10. Aux termes de l’article 20 de la directive 2013/33/UE du 26 juin 2013 : « (…) 5. Les décisions portant limitation ou retrait du bénéfice des conditions matérielles d’accueil ou la sanction visées aux paragraphes 1, 2, 3 et 4 du présent article sont prises au cas par cas, objectivement et impartialement et sont motivées. Elles sont fondées sur la situation particulière de la personne concernée, en particulier dans le cas des personnes visées à l’article 21, compte tenu du principe de proportionnalité. Les Etats membres assurent en toutes circonstances l’accès aux soins médicaux conformément à l’article 19 et garantissent un niveau de vie digne à tous les demandeurs ». Aux termes de l’article L. 551-15 du code de l’entrée et du séjour des étrangers et du droit d’asile : « Les conditions matérielles d'accueil sont refusées, totalement ou partiellement, au demandeur, dans le respect de l'article 20 de la directive 2013/33/ UE du Parlement européen et du Conseil du 26 juin 2013 établissant des normes pour l'accueil des personnes demandant la protection internationale, dans les cas suivants : (…) / 3° Il présente une demande de réexamen de sa demande d'asile (…) ». Aux termes de l’article L. 531-41 du même code : « Constitue une demande de réexamen une demande d'asile présentée après qu'une décision définitive a été prise sur une demande antérieure (…) ».

11. L’article 20 de la directive 2013/33/UE du 26 juin 2013 ayant été transposé en droit interne, M. A... et Mme D... ne peuvent utilement soutenir que la décision en litige méconnaît ces dispositions.
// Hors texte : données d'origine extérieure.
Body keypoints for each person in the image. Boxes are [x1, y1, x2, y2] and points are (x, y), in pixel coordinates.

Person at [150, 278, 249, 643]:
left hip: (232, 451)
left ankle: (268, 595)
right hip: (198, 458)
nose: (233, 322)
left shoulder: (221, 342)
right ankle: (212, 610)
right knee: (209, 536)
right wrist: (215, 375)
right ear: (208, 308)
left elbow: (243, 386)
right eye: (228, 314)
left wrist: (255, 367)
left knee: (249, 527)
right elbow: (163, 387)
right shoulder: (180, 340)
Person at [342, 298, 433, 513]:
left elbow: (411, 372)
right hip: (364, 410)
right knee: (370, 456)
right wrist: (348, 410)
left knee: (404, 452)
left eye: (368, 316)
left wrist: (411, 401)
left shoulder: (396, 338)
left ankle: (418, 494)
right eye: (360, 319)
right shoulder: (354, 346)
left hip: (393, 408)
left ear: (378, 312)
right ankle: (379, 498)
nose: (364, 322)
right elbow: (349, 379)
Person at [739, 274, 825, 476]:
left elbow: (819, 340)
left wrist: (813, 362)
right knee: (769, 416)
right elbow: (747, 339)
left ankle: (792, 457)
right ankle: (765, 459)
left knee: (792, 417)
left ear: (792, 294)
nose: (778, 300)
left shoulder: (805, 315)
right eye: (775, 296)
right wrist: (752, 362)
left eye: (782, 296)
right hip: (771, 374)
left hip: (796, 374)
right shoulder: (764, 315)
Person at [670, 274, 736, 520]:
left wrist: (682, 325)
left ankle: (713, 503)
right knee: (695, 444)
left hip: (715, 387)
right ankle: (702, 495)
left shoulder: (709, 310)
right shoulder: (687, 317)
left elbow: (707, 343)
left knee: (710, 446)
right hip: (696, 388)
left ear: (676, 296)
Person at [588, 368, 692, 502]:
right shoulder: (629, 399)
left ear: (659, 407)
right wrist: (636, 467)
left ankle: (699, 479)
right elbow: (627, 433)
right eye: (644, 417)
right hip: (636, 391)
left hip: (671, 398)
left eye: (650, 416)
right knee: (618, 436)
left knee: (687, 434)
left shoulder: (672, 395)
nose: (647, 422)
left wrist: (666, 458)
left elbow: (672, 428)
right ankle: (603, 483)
Le moyen tiré de l’inconventionnalité de l’acte litigieux doit donc être écarté.

12. Il résulte de tout ce qui précède que les conclusions à fin d’annulation de la décision du 9 février 2026 doivent être rejetées ainsi que, par voie de conséquence, les conclusions aux fins d’injonction et d’astreinte et celles tendant à l’application des dispositions de l’article L. 761-1 du code de justice administrative et de l’article 37 de la loi du 10 juillet 1991.



D E C I D E :


Article 1er : M. A... et Mme D... sont admis au bénéfice de l’aide juridictionnelle provisoire.

Article 2 : Le surplus des conclusions de la requête de M. A... et Mme D... est rejeté.
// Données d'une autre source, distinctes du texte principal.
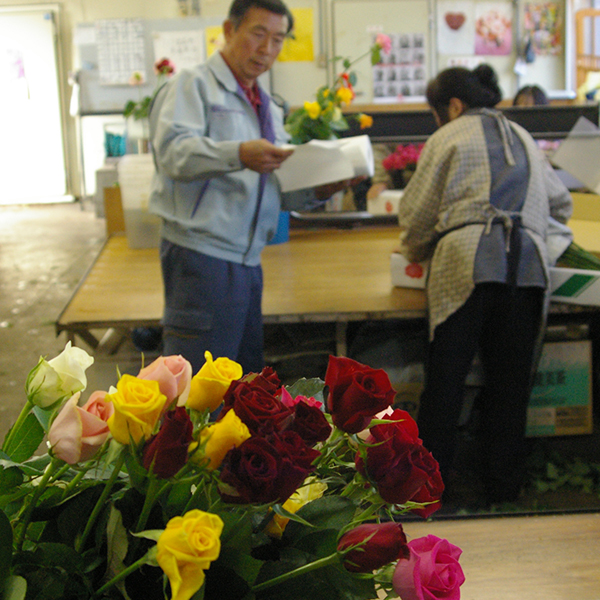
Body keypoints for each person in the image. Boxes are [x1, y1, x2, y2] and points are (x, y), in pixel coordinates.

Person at [397, 65, 573, 506]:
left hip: (465, 266)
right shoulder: (525, 137)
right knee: (510, 388)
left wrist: (416, 250)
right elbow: (561, 204)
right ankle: (503, 492)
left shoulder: (448, 135)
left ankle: (431, 495)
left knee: (447, 383)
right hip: (529, 268)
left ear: (452, 107)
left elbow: (415, 217)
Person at [148, 0, 353, 374]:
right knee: (195, 386)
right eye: (258, 34)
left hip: (248, 260)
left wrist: (318, 190)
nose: (267, 49)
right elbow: (172, 154)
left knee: (243, 381)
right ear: (229, 31)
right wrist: (239, 153)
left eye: (278, 39)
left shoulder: (269, 107)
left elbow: (273, 185)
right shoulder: (193, 85)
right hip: (200, 255)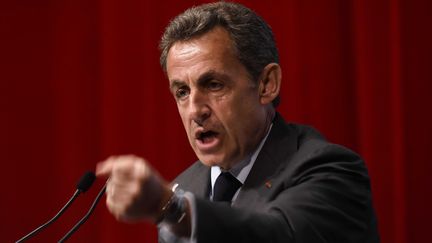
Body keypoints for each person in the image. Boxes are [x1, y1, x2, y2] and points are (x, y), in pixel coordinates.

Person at [96, 2, 379, 242]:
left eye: (214, 84)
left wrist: (169, 208)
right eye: (182, 92)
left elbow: (278, 233)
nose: (195, 110)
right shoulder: (186, 187)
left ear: (267, 84)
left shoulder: (331, 171)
Article 3 : Le présent jugement sera notifié à M. B... A..., à Mme C... D... et à l'Office français de l'immigration de l'intégration.
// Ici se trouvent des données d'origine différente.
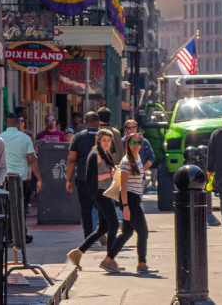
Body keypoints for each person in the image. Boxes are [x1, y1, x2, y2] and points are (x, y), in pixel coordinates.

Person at [67, 130, 121, 269]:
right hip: (100, 193)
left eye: (109, 140)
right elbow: (94, 177)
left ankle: (77, 253)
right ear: (98, 140)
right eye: (104, 140)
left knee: (103, 227)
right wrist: (111, 173)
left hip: (104, 192)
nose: (107, 143)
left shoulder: (103, 153)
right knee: (113, 224)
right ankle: (109, 260)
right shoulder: (96, 155)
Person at [104, 130, 157, 274]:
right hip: (129, 200)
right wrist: (126, 207)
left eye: (138, 142)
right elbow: (124, 186)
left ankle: (108, 260)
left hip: (134, 199)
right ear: (127, 144)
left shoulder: (137, 158)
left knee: (127, 232)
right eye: (133, 142)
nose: (136, 145)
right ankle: (142, 264)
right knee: (143, 232)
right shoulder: (127, 161)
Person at [66, 111, 104, 240]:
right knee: (102, 206)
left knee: (86, 208)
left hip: (83, 177)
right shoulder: (105, 137)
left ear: (85, 123)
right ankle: (102, 231)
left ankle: (88, 235)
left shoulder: (78, 137)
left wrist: (68, 180)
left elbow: (71, 160)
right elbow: (112, 158)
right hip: (102, 178)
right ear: (98, 122)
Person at [0, 112, 42, 201]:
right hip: (21, 176)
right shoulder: (26, 138)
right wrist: (39, 178)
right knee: (22, 204)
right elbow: (32, 160)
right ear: (17, 123)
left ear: (6, 123)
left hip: (4, 176)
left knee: (5, 203)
Rendu public par mise à disposition au greffe le 27 février 2026.

La magistrate désignée,
N. Gay
La greffière,
J. Doumefio


La République mande et ordonne au ministre de l’intérieur en ce qui le concerne ou à tous commissaires de justice à ce requis en ce qui concerne les voies de droit commun contre les parties privées, de pourvoir à l’exécution de la présente décision.